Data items

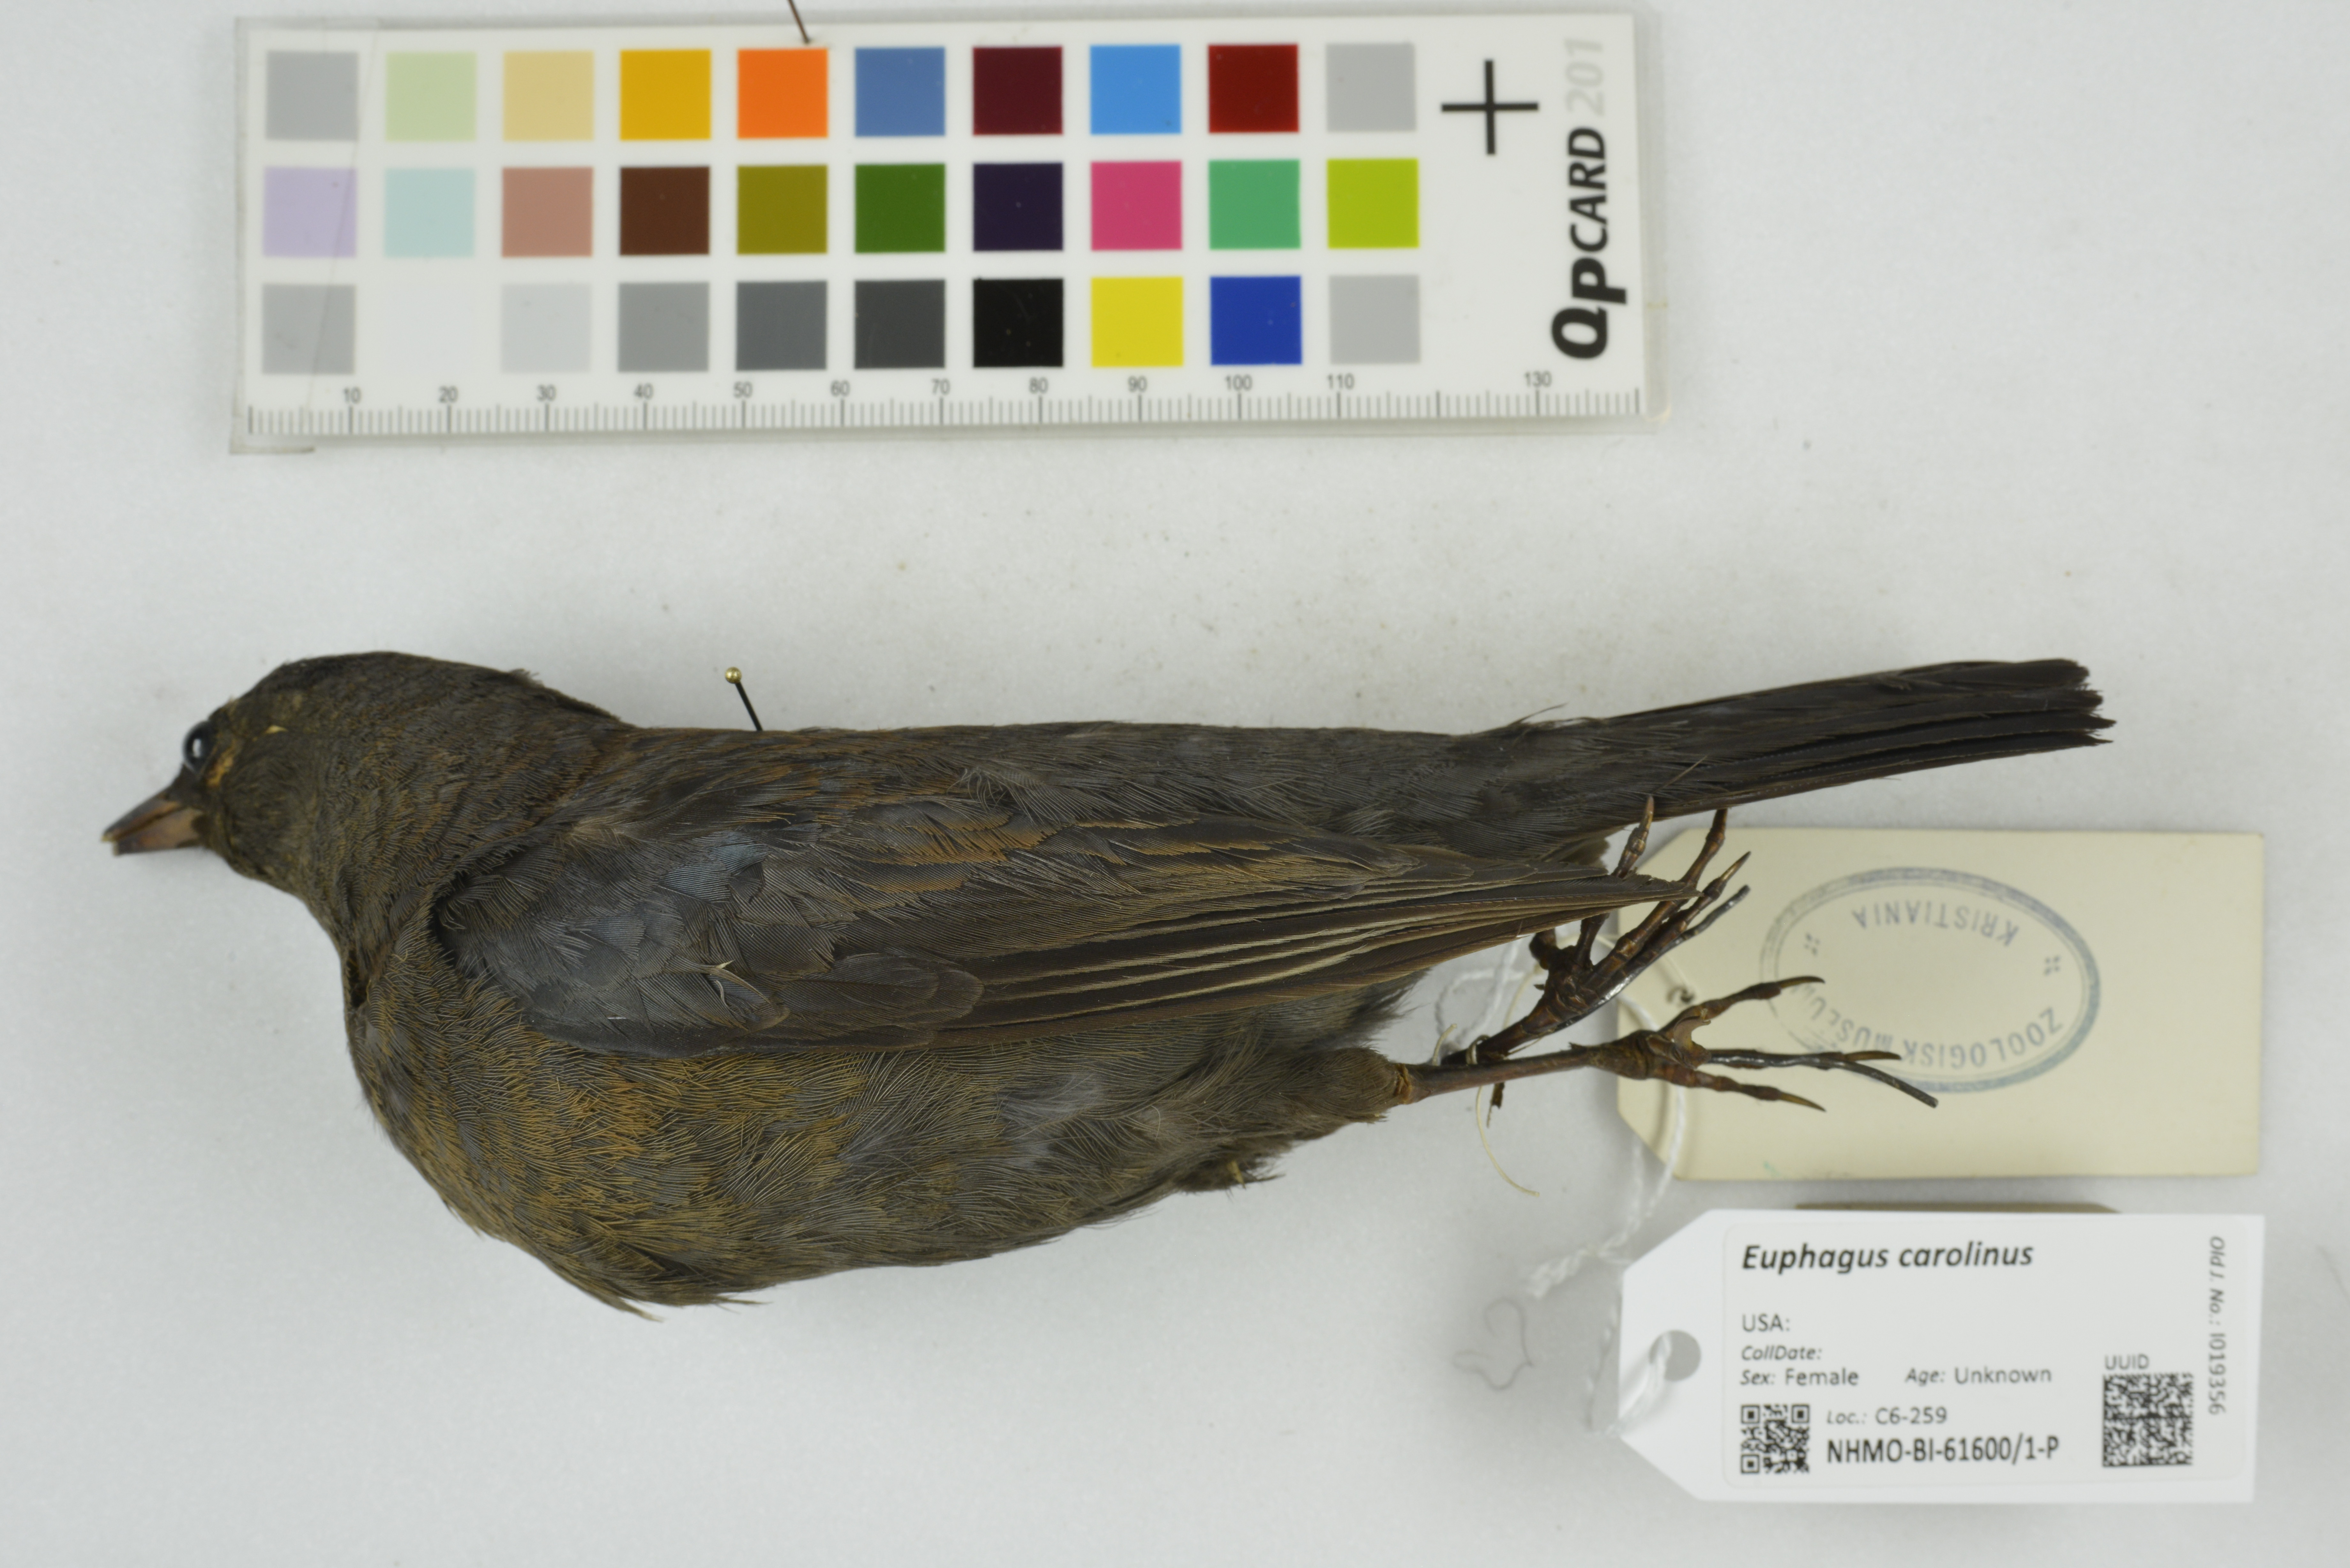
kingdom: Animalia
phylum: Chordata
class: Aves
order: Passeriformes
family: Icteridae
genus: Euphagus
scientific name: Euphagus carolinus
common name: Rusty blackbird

» What is asked
Reproduce the lines of the listing above verbatim, omitting the pictures from your response.

» Result
kingdom: Animalia
phylum: Chordata
class: Aves
order: Passeriformes
family: Icteridae
genus: Euphagus
scientific name: Euphagus carolinus
common name: Rusty blackbird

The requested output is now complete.